Ce qui est étrange, c’est que le président américain a répété les déclarations de Netanyahu, ce qui a forcé la Maison Blanche à corriger sa position plus tard.
C’est une manipulation médiatique. Je rappelle à l’Occident ce qui s’est passé en Iraq, où des allégations d’armes de destruction massive ont été utilisées pour justifier une attaque et une occupation, entraînant la perte d’un million de vies iraqiennes. Aujourd’hui, nous assistons à un type similaire de désinformation.
— Sommes-nous au bord d’un conflit régional plus vaste ? Y a-t-il une tentative de faire intervenir l’Iran ?
— Cette éventualité est plausible. Je dois dire que j’appréhende le sort des Palestiniens, en particulier en Cisjordanie. Il est envisageable qu’une opération de nettoyage ethnique à grande échelle soit menée contre les Palestiniens de Cisjordanie.
C’est pourquoi il faut mettre fin à la confrontation militaire et procéder à l’ouverture de couloirs humanitaires pour les Palestiniens afin de les sauver de la faim, de la soif et des épidémies.
— L’Autorité palestinienne, en désaccord avec le Hamas, est de plus en plus absente, le président Mahmoud Abbas a mis plusieurs jours avant d’apparaître. Comment expliquez-vous cette situation ?
— L’Autorité palestinienne est totalement marginalisée et sa position n’a jamais été aussi faible. Il est difficile de comprendre ce comportement, même si l’on sait qu’il a parlé de manière convaincante lors de son entretien avec Blinken. Néanmoins, cela ne suffit pas.
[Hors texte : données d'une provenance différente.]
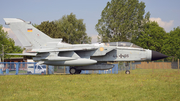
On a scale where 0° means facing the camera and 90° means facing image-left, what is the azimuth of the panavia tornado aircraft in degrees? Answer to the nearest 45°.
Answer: approximately 270°

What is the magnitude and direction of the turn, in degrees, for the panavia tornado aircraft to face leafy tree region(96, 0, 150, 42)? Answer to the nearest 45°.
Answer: approximately 90° to its left
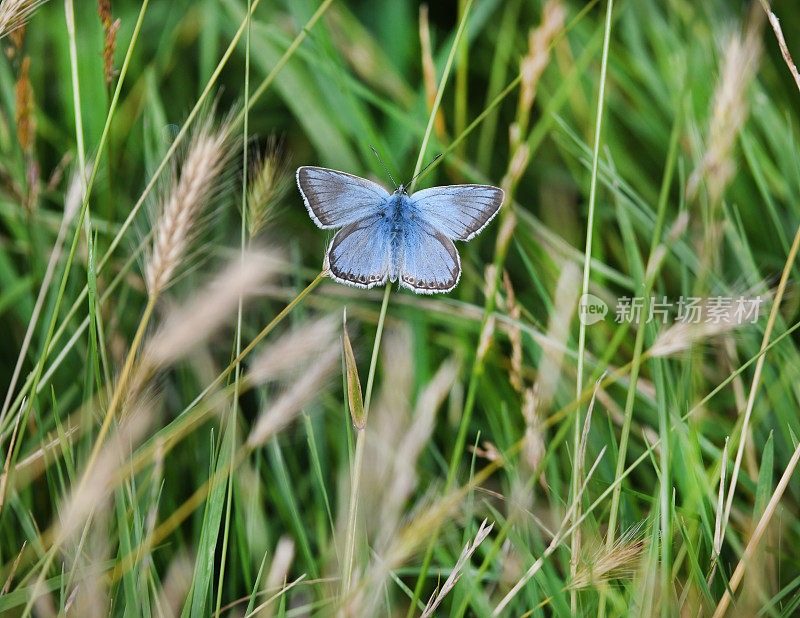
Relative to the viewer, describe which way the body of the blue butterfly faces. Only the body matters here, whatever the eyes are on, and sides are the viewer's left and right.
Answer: facing away from the viewer
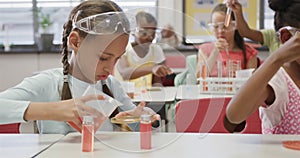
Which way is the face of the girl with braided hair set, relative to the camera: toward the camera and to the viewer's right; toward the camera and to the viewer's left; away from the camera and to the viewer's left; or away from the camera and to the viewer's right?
toward the camera and to the viewer's right

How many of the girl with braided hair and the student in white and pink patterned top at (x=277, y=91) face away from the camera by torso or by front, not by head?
0

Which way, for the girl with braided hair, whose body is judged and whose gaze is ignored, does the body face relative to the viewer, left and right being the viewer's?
facing the viewer and to the right of the viewer
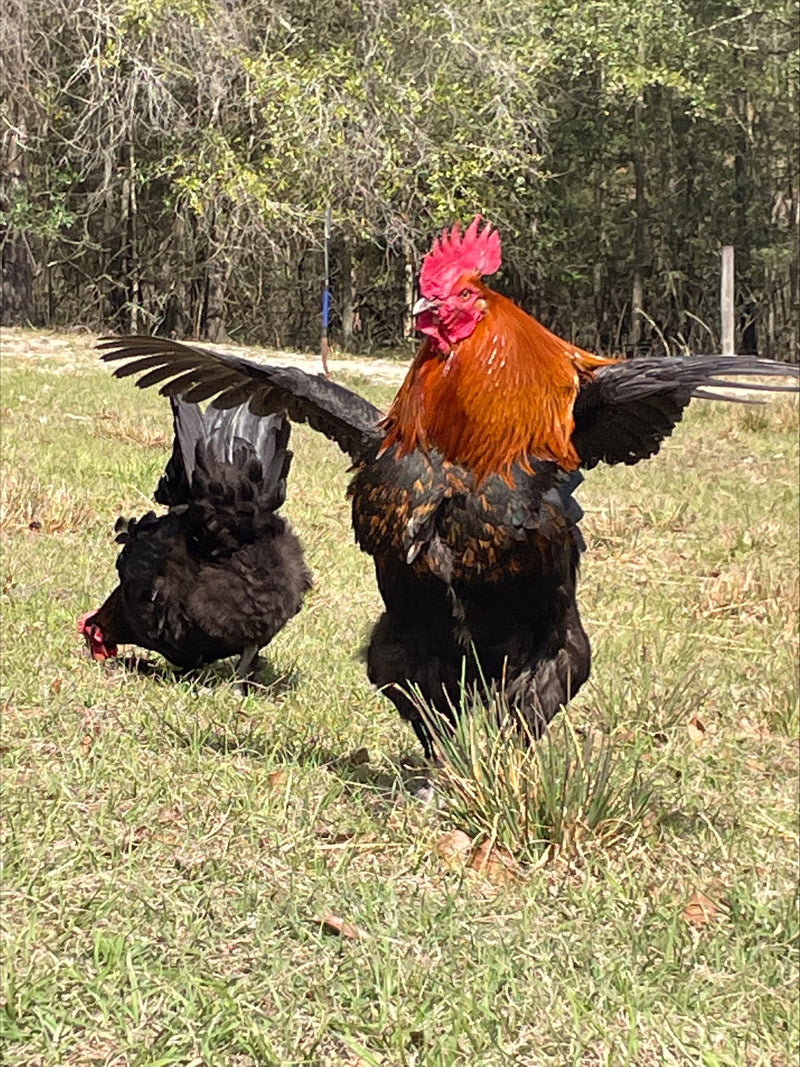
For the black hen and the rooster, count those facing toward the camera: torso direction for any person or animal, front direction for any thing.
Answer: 1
— Quels sont les scénarios possibles désormais ?
— Il y a trois possibilités. La première est qu’avec le changement de l’opinion publique internationale en raison des révélations sur les mensonges d’Israël et son incapacité à supporter une guerre de longue durée ou des pertes économiques, morales ou éthiques, il est envisageable que les combats militaires s’arrêtent, ce qui constituerait la meilleure option. Par la suite, des efforts seront déployés pour lever le blocus, mettre fin aux atrocités imposées à Gaza et échanger les prisonniers. Ensuite, il sera impératif de relancer un processus politique que les Etats-Unis avaient négligé depuis de nombreuses années.
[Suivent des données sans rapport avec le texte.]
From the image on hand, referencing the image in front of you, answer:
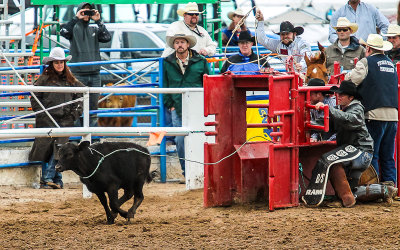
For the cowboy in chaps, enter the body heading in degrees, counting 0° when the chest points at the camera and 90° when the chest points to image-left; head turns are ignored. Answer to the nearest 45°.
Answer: approximately 90°

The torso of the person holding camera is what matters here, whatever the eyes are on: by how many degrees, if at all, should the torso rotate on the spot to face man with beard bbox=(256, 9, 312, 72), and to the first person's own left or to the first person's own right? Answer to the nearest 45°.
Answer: approximately 45° to the first person's own left

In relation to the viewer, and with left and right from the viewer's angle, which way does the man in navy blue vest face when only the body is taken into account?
facing away from the viewer and to the left of the viewer

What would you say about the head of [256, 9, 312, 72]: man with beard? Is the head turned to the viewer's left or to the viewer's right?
to the viewer's left

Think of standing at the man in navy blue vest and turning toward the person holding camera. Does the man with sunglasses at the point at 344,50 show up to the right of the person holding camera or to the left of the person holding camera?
right

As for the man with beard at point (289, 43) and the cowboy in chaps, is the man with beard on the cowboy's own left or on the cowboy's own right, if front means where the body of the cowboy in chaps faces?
on the cowboy's own right
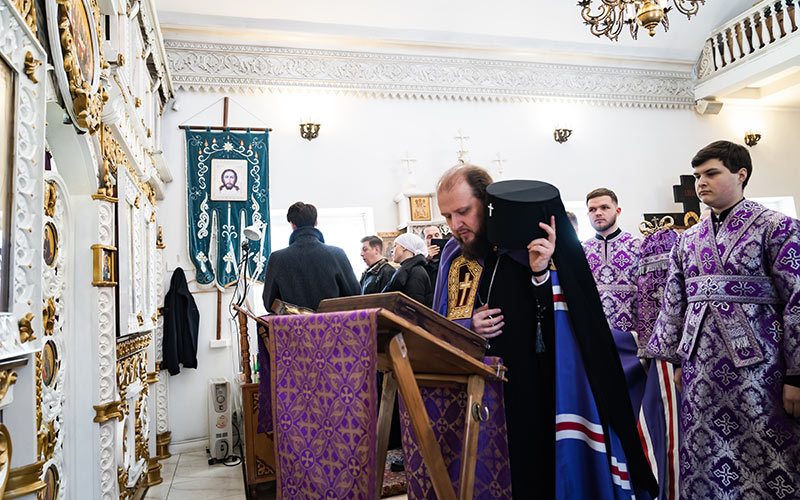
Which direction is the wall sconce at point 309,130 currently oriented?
toward the camera

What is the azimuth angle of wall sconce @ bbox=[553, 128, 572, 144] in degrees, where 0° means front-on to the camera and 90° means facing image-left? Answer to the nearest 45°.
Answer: approximately 0°

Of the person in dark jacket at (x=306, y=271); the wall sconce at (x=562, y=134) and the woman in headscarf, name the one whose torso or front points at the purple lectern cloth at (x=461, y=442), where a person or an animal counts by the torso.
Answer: the wall sconce

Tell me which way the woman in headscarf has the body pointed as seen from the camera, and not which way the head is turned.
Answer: to the viewer's left

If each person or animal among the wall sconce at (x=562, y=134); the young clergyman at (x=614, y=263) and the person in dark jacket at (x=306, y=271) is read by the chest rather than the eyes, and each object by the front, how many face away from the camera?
1

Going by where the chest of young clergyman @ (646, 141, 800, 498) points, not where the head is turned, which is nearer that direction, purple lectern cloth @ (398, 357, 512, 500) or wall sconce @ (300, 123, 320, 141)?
the purple lectern cloth

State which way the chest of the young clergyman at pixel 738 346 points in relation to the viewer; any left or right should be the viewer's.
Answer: facing the viewer and to the left of the viewer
Le deuxième scénario consisterait en une offensive au sol d’Israël et la poursuite des massacres contre les Palestiniens, ce qui pourrait déclencher un conflit avec le Hezbollah qui peut dégénérer en conflit régional.
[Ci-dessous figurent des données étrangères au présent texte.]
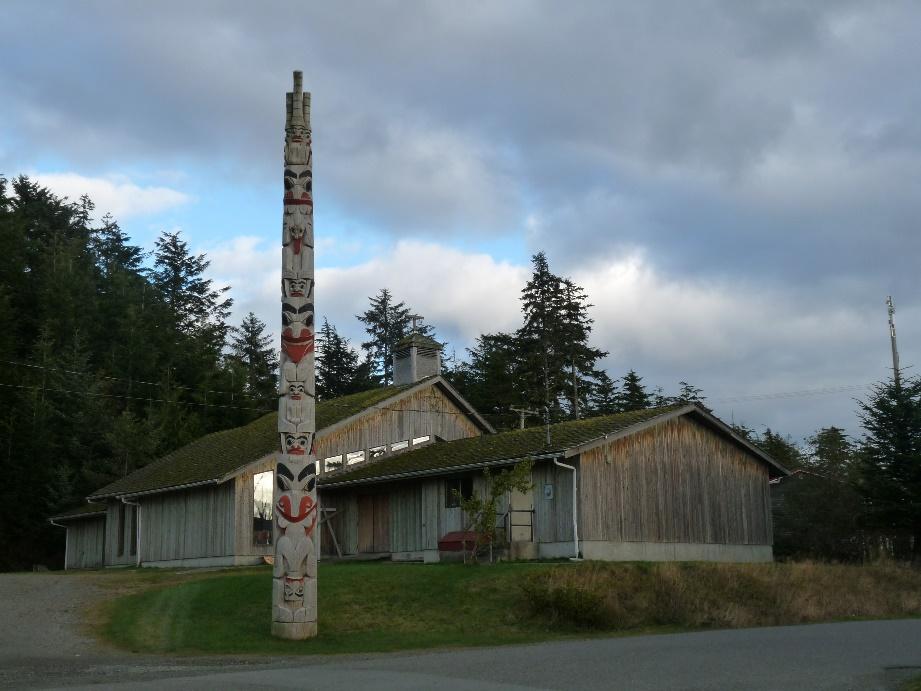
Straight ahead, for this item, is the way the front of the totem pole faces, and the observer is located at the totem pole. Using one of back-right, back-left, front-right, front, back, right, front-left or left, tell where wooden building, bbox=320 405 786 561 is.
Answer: back-left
Le dernier scénario serait un bouleversement interne en Israël avec les appels grandissants à l’éviction de Netanyahu. Les familles des prisonniers israéliens sont désormais conscientes de la volonté de Netanyahu de sacrifier leurs enfants et de les laisser mourir sous les bombardements à Gaza. Cette situation peut facilement conduire à une désintégration du front interne israélien en raison des pertes considérables subies.